I am not the perfect mother. And that's ok.
I am perfectly okay with my daughters being who they are. Exactly the way they are.
They are amazing.
If there is one thing I have learned in being a mother, it is to love my daughters exactly the way they are, where they are, how they are. To celebrate their wonder, their beauty, their joy and laughter, tears and tantrums, ups and downs without trying to make them fit my view of the world, without trying to distort their emotions into feeling something I can handle.
I don't have a close relationship with my mother. There was a time when I wished and struggled and contorted myself to have what I wanted. Could never quite find the path to getting it. I always felt to please her I had to change me -- and I didn't want to do that.
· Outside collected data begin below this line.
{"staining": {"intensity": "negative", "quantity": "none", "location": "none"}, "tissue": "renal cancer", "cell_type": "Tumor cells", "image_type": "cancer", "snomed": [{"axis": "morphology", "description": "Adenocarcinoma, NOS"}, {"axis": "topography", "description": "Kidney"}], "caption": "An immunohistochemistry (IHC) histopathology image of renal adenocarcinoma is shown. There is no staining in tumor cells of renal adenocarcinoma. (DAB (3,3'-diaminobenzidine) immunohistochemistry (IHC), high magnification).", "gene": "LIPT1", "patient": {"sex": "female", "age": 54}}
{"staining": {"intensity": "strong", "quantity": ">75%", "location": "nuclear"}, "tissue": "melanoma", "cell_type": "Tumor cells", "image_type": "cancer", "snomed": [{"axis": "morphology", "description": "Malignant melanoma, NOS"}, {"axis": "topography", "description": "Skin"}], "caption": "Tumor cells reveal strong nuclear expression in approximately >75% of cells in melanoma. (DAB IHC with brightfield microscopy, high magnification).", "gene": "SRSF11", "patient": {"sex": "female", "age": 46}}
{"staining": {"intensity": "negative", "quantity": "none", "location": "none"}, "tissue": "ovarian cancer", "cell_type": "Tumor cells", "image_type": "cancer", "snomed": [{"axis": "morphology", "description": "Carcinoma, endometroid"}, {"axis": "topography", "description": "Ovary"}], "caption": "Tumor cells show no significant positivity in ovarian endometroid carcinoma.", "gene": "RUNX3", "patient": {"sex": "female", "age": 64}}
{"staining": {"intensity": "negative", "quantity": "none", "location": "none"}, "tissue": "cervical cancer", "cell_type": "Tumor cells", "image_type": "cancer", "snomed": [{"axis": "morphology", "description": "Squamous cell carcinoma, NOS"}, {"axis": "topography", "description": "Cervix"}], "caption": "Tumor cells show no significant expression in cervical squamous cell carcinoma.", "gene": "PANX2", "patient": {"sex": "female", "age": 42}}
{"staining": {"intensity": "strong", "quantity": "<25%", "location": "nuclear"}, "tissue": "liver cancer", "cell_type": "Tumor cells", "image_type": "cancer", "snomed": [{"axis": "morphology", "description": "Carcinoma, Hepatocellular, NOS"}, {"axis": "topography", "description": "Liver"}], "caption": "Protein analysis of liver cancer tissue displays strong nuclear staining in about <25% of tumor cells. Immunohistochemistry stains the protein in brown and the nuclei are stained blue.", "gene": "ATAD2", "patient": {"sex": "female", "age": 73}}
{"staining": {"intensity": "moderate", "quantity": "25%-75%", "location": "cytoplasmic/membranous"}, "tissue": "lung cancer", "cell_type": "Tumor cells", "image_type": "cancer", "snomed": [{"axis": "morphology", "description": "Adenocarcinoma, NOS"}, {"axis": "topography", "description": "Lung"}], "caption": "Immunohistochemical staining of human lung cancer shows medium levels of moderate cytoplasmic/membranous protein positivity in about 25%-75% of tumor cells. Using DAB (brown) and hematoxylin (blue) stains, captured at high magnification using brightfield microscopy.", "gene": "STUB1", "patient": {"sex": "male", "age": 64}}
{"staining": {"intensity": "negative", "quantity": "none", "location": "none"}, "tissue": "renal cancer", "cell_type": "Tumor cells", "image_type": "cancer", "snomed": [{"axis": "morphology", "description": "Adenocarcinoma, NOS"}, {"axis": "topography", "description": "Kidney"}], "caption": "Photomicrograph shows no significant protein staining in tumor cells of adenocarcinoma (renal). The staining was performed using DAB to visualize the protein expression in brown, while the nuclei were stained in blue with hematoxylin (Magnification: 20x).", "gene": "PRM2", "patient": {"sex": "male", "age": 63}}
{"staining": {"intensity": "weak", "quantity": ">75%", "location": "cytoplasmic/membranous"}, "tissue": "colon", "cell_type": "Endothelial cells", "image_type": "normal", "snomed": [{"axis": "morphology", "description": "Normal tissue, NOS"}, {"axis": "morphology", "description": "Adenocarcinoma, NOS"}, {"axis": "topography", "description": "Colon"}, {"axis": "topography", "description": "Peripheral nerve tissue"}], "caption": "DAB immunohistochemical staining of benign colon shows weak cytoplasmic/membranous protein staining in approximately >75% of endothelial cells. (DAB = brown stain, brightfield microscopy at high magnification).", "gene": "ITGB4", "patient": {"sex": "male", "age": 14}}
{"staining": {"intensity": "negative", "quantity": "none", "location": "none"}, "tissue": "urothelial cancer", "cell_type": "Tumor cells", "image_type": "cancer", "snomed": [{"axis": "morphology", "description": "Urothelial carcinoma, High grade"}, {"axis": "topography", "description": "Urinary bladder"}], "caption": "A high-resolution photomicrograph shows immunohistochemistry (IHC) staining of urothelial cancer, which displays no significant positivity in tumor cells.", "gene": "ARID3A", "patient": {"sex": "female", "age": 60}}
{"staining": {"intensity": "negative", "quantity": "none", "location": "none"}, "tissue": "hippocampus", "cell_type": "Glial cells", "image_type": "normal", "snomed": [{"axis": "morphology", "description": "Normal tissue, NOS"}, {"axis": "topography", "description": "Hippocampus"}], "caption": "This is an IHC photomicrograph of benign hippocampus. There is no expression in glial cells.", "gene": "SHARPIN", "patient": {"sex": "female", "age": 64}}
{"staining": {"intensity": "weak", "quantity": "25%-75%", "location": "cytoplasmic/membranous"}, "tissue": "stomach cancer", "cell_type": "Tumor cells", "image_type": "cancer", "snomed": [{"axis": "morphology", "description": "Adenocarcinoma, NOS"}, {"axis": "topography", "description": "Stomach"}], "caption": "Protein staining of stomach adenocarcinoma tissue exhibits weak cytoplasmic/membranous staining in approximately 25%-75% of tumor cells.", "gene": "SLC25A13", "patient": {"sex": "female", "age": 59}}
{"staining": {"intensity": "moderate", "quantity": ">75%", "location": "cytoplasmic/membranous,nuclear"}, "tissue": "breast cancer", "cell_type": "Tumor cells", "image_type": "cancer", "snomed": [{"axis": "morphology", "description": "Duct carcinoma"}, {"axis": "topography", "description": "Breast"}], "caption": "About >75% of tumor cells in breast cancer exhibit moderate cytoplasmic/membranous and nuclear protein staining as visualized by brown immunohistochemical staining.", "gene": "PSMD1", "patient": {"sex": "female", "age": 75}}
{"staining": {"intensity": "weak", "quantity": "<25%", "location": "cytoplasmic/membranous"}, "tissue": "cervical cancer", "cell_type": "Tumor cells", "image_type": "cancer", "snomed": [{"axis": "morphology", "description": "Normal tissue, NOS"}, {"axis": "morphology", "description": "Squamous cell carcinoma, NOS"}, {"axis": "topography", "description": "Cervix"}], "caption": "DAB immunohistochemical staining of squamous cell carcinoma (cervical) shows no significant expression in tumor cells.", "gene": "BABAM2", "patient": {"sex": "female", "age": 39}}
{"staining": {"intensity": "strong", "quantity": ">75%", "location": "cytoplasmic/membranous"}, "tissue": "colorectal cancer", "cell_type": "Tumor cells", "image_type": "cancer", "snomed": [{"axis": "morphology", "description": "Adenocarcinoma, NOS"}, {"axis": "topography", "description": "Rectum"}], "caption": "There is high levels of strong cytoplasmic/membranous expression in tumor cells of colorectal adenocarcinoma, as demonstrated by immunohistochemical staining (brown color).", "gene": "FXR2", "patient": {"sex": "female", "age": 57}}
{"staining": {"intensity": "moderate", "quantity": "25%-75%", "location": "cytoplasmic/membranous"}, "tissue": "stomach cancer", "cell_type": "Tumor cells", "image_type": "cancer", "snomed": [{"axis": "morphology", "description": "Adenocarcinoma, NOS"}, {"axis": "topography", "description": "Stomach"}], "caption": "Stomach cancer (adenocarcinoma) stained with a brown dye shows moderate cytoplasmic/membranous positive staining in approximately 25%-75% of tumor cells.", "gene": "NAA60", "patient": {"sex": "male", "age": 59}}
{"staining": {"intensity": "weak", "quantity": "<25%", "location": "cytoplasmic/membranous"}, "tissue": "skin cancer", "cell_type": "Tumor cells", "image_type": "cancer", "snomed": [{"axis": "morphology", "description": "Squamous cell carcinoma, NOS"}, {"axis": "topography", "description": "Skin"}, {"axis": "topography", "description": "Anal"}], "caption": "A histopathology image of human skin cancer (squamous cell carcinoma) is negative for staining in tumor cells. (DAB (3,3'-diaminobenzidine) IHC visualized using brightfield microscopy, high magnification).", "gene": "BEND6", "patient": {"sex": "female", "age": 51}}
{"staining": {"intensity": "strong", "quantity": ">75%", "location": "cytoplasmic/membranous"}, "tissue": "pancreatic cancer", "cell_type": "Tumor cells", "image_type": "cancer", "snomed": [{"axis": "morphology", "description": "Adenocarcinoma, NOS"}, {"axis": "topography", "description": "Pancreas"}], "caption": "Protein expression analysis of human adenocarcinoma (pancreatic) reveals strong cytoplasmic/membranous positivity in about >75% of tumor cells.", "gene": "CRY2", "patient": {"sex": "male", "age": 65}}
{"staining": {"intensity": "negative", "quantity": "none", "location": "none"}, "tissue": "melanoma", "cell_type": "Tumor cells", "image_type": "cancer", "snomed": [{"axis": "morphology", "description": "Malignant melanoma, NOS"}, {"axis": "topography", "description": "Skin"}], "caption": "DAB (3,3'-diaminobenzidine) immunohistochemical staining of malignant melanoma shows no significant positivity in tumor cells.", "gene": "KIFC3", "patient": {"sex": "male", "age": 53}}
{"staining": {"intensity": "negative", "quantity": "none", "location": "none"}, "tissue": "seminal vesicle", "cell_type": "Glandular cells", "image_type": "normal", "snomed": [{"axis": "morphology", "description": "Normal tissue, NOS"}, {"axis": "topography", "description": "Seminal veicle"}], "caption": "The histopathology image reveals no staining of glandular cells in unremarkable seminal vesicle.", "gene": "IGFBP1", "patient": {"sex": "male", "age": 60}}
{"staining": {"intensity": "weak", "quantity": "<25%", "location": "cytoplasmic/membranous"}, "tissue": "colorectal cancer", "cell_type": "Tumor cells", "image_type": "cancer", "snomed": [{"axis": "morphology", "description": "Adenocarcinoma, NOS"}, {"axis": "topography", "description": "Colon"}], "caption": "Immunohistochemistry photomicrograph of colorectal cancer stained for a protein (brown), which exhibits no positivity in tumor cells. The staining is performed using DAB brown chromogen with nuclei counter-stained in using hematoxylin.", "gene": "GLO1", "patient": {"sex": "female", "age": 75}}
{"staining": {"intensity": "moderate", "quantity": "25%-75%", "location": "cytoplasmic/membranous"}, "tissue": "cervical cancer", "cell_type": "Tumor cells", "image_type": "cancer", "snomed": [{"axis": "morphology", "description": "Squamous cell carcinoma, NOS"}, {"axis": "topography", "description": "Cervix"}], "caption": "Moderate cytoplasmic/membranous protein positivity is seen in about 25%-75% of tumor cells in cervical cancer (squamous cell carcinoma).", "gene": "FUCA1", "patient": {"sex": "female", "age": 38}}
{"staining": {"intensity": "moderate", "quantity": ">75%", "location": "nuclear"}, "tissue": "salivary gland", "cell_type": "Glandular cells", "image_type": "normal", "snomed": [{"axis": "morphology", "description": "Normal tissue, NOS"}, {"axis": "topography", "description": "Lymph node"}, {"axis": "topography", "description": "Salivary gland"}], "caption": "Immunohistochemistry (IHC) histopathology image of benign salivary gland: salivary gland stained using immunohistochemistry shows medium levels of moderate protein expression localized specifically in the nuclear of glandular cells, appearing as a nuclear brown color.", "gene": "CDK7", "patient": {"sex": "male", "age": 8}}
And then, I had my daughters and focused on creating with them what I wanted most in life -- a loving, caring and fulfilling relationship with my children.
And the funny thing is, it is my who mother taught me how to do that. She taught me that I didn't need to change who I am. She taught me that to love my daughters exactly the way they are all I have to do is love myself the way I am and to share, what my mother shared so generously, grace.
She taught me other things as well. She taught me that being gentle is more important than forcing my opinions on someone else. She taught me the value of commitment, the gift of compassion, the beauty of Love.
I never wanted to be like my mother. I always wanted to be me. And in my wanting, I embraced the things I admire most about her -- kindness, compassion, gentleness, caring, an appreciation of beauty, of perseverance, of being strong even when you want to fall down. I became like my mother -- connected through time in a circle of love nothing can pull apart.
I am blessed.
Happy Mother's Day!
And.... just for a laugh and a smile, a short video to enjoy.
5 comments:
loved your words today.
and funny video :-)
A very wonderful Mother's Day to you, Louise.
The freedom to be who they were meant to be - warts and all - I believe is one of the greatest gifts a mother can give her child.
that video is a hoot! and your thoughts are wonderful ... Happy Mother's Day!
Happy Mother's Day, Louise!
Love,
CZBZ
Wow. the joy of the post and the ones around it just sings off the page; it sounds like you are in a really wonderful place right now! You are so lucky to have had a mom like that, and your daughters are equally lucky to have been mothered by you.
And me? Heck, I'm just lucky to know you!